<<<<
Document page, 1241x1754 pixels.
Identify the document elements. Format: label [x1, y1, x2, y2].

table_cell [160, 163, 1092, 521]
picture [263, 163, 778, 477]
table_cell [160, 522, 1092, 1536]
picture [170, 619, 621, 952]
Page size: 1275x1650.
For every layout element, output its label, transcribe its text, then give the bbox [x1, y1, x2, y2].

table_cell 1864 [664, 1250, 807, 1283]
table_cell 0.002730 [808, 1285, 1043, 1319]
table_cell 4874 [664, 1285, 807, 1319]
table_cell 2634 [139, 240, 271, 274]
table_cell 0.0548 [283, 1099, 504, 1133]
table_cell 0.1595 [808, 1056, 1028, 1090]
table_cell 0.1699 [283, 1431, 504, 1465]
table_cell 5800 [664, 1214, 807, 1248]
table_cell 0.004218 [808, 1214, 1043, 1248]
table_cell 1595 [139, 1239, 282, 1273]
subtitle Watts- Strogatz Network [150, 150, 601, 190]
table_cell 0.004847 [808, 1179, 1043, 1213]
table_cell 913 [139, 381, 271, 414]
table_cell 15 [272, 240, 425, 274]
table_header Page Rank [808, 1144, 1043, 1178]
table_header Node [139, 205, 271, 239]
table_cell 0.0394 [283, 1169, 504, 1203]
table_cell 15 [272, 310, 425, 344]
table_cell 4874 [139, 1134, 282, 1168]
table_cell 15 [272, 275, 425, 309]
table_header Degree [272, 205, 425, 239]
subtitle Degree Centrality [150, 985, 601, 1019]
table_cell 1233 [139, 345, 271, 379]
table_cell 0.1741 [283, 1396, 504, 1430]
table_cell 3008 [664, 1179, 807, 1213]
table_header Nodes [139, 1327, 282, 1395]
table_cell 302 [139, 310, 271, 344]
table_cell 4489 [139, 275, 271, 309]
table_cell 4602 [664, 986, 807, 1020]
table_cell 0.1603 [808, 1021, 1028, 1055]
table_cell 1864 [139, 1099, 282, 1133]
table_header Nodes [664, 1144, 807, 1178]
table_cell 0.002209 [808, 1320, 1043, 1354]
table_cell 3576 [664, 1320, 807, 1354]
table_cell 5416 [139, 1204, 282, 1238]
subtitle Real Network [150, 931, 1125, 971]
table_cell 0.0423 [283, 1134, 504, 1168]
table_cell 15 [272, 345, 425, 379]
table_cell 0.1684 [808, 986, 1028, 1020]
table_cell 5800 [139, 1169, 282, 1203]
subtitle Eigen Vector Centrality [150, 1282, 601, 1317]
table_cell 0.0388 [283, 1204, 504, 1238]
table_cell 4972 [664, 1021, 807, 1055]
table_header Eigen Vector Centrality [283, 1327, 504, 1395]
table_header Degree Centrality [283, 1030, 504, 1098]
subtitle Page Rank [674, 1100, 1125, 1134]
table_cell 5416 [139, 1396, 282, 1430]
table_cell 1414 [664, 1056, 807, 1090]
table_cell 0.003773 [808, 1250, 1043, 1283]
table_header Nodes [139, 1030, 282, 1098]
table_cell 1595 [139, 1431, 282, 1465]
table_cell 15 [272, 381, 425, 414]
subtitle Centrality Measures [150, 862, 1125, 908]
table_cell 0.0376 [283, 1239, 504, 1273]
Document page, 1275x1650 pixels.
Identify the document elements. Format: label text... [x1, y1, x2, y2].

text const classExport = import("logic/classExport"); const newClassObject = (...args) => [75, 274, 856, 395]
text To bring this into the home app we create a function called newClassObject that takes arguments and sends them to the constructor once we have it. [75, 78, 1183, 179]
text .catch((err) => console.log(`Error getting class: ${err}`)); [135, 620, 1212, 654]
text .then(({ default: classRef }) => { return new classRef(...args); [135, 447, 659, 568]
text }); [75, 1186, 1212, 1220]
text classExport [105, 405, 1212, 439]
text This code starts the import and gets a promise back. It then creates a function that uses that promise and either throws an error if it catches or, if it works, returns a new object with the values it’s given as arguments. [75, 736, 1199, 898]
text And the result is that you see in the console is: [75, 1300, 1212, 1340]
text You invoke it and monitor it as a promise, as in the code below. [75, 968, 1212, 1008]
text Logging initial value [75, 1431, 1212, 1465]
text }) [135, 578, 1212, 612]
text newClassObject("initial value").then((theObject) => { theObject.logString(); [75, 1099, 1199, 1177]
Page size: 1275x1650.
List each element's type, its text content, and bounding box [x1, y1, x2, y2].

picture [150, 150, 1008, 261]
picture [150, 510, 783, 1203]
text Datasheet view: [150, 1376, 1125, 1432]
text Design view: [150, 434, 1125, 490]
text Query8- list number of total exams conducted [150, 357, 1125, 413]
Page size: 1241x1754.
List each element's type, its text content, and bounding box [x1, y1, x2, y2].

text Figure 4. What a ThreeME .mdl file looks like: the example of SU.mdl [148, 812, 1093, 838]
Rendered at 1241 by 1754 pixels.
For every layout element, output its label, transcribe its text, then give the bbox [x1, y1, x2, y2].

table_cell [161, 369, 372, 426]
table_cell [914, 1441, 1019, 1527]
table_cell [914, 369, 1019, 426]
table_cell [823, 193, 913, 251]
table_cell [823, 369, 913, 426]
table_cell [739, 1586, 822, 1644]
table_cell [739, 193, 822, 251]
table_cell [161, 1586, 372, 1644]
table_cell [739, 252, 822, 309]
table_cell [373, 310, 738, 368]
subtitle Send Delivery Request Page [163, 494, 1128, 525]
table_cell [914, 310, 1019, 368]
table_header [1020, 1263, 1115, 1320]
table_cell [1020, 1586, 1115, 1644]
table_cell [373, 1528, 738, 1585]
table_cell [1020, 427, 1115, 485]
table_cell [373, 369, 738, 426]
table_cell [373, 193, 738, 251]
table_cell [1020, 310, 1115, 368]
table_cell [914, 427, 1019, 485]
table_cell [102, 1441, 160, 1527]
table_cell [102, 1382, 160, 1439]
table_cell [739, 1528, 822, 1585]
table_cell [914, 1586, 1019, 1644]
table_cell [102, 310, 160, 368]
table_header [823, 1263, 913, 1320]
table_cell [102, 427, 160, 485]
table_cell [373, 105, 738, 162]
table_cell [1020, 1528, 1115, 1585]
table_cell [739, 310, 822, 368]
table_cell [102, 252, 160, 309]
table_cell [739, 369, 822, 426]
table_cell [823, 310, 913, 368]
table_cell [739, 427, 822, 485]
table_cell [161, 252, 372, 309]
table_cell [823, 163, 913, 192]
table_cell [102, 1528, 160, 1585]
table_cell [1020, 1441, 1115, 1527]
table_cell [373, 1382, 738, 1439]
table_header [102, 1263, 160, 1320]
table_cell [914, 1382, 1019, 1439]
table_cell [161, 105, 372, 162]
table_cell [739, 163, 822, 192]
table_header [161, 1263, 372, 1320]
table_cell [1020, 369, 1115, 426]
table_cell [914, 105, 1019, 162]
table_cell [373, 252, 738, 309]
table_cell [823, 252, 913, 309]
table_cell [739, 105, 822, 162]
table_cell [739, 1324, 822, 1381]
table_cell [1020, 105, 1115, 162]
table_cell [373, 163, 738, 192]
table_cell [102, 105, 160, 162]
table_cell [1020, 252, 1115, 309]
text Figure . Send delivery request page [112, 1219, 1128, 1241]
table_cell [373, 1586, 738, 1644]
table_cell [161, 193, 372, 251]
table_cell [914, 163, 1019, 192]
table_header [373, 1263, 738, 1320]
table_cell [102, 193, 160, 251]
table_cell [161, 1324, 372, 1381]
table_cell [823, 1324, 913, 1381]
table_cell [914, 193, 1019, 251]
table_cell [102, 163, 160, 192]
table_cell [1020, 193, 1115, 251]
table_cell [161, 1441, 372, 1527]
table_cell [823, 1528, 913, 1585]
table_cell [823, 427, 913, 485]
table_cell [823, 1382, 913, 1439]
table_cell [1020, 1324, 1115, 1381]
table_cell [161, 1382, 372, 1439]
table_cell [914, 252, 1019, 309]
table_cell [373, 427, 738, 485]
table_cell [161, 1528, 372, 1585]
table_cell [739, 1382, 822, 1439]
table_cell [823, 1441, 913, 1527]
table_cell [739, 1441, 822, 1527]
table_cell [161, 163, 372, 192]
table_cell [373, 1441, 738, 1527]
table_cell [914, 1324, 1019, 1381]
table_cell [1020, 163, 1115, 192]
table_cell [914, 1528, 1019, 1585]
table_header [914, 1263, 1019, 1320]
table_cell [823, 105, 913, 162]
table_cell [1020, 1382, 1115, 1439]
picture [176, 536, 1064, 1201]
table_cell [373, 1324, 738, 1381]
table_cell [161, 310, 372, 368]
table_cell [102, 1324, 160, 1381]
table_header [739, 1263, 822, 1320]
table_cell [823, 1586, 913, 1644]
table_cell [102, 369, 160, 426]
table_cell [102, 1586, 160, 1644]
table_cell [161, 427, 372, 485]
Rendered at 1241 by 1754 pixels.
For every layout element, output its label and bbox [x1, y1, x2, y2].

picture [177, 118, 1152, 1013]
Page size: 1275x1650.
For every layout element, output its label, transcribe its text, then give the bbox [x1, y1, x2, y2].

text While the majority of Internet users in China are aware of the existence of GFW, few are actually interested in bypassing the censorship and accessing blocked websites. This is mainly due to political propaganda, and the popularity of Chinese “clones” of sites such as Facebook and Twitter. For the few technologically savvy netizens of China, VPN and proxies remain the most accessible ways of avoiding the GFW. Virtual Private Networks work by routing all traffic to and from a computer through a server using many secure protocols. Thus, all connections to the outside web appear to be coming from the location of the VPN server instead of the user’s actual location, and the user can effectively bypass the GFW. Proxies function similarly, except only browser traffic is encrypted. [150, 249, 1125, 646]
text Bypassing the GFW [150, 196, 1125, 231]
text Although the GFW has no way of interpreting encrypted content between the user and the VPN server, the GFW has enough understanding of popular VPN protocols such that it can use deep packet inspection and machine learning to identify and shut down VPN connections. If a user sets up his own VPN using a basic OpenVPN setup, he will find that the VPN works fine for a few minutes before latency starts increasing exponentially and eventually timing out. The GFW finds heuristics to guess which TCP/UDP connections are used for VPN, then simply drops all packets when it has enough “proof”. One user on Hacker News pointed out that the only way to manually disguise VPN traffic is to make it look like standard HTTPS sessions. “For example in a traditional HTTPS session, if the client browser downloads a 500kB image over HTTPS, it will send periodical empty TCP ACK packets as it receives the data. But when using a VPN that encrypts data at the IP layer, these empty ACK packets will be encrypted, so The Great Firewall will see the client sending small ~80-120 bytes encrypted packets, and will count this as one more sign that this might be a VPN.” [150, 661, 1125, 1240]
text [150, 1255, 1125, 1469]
>>>>
◆ **Try it**: Of all the entries above, output exactly the lines between the one holding "table_cell [102, 427, 160, 485]" and the one holding "table_cell [1020, 1441, 1115, 1527]", inclusive.

◆ **Solution to this task**:
table_cell [102, 427, 160, 485]
table_cell [373, 105, 738, 162]
table_cell [1020, 1528, 1115, 1585]
table_cell [739, 310, 822, 368]
table_cell [102, 252, 160, 309]
table_cell [739, 369, 822, 426]
table_cell [823, 310, 913, 368]
table_cell [739, 427, 822, 485]
table_cell [161, 252, 372, 309]
table_cell [823, 163, 913, 192]
table_cell [102, 1528, 160, 1585]
table_cell [1020, 1441, 1115, 1527]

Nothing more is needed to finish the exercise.